Collected data:
--- START ---

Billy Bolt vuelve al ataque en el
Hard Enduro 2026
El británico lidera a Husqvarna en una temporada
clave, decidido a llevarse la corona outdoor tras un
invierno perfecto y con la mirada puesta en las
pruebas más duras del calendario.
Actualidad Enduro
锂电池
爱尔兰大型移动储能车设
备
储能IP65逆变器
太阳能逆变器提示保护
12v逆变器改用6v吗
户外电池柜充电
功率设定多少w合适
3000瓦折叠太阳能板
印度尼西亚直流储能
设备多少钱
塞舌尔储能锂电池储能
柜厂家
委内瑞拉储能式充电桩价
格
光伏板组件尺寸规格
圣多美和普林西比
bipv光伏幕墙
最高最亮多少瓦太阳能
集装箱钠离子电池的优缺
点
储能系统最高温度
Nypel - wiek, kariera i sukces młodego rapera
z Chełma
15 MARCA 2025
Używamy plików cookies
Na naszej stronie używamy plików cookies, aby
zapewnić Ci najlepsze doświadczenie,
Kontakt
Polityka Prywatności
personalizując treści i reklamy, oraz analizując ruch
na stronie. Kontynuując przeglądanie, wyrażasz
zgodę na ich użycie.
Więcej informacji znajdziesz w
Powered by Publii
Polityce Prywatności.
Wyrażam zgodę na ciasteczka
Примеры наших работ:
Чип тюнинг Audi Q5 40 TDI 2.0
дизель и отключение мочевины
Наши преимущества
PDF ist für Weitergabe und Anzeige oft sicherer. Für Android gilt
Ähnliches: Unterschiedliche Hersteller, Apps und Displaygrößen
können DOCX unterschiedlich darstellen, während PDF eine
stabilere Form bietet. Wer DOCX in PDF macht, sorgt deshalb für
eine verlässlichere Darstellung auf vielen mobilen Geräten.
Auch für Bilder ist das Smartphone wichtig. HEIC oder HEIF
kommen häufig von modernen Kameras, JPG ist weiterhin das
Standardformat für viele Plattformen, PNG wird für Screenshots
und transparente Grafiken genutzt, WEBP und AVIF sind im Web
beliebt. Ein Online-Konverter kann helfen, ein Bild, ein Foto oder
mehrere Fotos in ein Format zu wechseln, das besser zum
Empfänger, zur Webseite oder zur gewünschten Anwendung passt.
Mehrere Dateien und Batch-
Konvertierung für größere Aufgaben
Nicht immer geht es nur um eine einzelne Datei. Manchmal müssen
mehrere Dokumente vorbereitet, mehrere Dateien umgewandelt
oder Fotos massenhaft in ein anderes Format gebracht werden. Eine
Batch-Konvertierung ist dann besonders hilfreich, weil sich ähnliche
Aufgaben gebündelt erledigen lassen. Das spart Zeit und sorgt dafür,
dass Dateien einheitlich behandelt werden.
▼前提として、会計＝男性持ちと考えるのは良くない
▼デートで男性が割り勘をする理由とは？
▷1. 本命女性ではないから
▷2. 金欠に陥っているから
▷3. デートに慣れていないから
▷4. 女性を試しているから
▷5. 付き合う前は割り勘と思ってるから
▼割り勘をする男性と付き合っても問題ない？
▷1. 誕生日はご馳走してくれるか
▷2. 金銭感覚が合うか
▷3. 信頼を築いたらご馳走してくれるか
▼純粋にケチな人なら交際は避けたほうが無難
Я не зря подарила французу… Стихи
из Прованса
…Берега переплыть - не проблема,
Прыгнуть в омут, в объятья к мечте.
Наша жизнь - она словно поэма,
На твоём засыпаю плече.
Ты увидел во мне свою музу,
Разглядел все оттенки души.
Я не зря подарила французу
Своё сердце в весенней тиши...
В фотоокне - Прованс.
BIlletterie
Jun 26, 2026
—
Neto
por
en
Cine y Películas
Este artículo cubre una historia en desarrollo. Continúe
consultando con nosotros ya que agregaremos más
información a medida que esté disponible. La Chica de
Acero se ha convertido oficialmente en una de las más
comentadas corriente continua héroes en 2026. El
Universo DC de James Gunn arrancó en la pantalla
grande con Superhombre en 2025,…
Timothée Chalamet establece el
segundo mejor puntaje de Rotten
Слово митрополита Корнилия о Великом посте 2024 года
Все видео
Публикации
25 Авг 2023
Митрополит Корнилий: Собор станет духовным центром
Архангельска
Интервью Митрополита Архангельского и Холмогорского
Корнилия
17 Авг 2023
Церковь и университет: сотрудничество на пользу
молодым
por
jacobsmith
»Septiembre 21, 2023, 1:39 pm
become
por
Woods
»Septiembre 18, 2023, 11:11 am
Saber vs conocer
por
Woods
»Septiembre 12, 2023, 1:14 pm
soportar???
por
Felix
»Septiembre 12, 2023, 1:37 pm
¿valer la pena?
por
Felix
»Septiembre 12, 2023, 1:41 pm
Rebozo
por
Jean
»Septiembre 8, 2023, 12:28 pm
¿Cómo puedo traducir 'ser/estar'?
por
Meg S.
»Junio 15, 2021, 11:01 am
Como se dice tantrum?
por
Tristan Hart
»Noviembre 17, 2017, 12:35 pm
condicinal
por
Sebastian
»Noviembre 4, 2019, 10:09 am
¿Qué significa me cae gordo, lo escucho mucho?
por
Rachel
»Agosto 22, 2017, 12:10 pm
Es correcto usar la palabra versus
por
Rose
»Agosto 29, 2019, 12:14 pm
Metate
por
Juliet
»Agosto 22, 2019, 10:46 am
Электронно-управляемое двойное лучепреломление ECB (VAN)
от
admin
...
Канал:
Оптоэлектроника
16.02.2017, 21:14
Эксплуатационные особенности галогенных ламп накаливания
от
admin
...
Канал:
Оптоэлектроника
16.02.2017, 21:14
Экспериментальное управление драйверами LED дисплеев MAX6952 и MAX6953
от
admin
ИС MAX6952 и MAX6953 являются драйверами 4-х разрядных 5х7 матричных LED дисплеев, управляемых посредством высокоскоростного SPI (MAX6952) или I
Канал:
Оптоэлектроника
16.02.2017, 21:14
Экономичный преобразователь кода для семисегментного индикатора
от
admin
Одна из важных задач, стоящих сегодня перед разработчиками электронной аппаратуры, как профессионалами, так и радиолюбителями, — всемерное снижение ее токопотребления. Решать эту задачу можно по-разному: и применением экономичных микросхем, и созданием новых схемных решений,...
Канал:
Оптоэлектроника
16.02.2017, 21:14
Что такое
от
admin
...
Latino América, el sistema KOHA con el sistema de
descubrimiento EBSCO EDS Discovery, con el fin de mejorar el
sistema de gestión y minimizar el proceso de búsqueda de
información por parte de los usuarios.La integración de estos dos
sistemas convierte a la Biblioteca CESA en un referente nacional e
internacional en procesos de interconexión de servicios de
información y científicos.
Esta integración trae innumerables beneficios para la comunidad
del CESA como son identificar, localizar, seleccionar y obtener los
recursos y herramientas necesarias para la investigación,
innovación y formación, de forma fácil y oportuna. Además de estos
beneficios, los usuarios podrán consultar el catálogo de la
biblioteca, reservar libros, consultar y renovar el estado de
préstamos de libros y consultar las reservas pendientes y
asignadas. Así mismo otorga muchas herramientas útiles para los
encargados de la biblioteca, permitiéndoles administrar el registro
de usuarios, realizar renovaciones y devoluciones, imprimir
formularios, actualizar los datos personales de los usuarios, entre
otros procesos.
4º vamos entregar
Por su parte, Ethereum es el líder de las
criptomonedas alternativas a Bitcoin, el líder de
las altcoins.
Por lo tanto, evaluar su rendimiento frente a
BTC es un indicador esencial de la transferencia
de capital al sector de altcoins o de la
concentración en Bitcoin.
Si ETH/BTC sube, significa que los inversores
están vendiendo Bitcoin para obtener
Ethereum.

--- END ---

Which lines in the records contain the string "libros"? Copy each of them, and treat uppercase and lowercase as different.

biblioteca, reservar libros, consultar y renovar el estado de
préstamos de libros y consultar las reservas pendientes y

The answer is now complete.